**TASK SET:**
(1) From the opioid prescribing passage, reproduce the portion that begins at the words "As physicians tasked" and stops after the words "of long-term use.".
(2) According to the opioid prescribing passage, why do the guidelines set narcotic limits of three days for minor surgeries and injuries and seven days for major surgeries? Answer in one to three sentences.

**PAGE TEXT:**
....

The statistics on the ravages of opioid addictions and overdoses in the United States and elsewhere paint a dreadful, tragic picture. In 2016, more than 60,000 people died from opioid-associated overdoses in the U.S., and that number increased by an incredible 20% in 2017. Many of these addictions begin with prescription narcotics, making the risk of long-term addiction from medications prescribed in a health care setting painfully clear. A recent study by the Centers for Disease Control and Prevention (CDC) showed a 6% risk of long-term opioid use after a prescription for as little as one day of opioids. That risk starts to increase after three days, doubles after seven days, and quadruples after 30 days.
As physicians tasked with ensuring the safety and health of our patients, we are obligated to take this epidemic seriously and to ensure our patients are not exposed to unnecessary risks to their health.
To this end, several groups of physicians, pharmacists and others within BayCare have been studying our collective use of narcotics and ways in which we might institute common-sense guidelines for their use. Some of these guidelines have been presented to our Medical Staff Advisory Council and will soon be forwarded to each medical staff’s Medical Executive Committee.
These guidelines are aimed primarily at the use of narcotics in opioid-naïve patients. They encourage physicians to limit narcotic use for minor surgeries and injuries to three days of therapy, and for major surgeries to seven days, reflecting the findings of the CDC’s study on the risk of long-term use.

....

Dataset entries
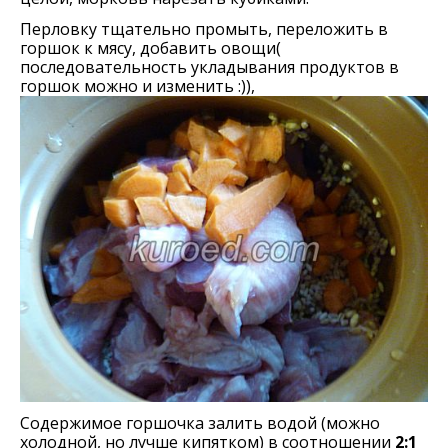
Перловку тщательно промыть, переложить в
горшок к мясу, добавить овощи(
последовательность укладывания продуктов в
горшок можно и изменить :)),
Содержимое горшочка залить водой (можно
холодной, но лучше кипятком) в соотношении
2:1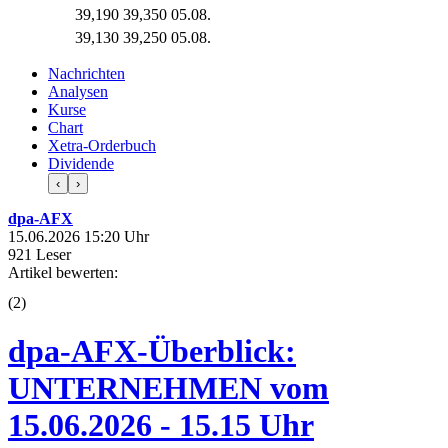
39,190
39,350
05.08.
39,130
39,250
05.08.
Nachrichten
Analysen
Kurse
Chart
Xetra-Orderbuch
Dividende
‹
›
dpa-AFX
15.06.2026 15:20 Uhr
921 Leser
Artikel bewerten:
(
2
)
dpa-AFX-Überblick:
UNTERNEHMEN vom
15.06.2026 - 15.15 Uhr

....

**SOLUTION LIST:**
(1)
As physicians tasked with ensuring the safety and health of our patients, we are obligated to take this epidemic seriously and to ensure our patients are not exposed to unnecessary risks to their health.
To this end, several groups of physicians, pharmacists and others within BayCare have been studying our collective use of narcotics and ways in which we might institute common-sense guidelines for their use. Some of these guidelines have been presented to our Medical Staff Advisory Council and will soon be forwarded to each medical staff’s Medical Executive Committee.
These guidelines are aimed primarily at the use of narcotics in opioid-naïve patients. They encourage physicians to limit narcotic use for minor surgeries and injuries to three days of therapy, and for major surgeries to seven days, reflecting the findings of the CDC’s study on the risk of long-term use.

(2) The limits reflect the CDC study's findings on the risk of long-term opioid use. That risk starts to increase after three days of opioids and doubles after seven days.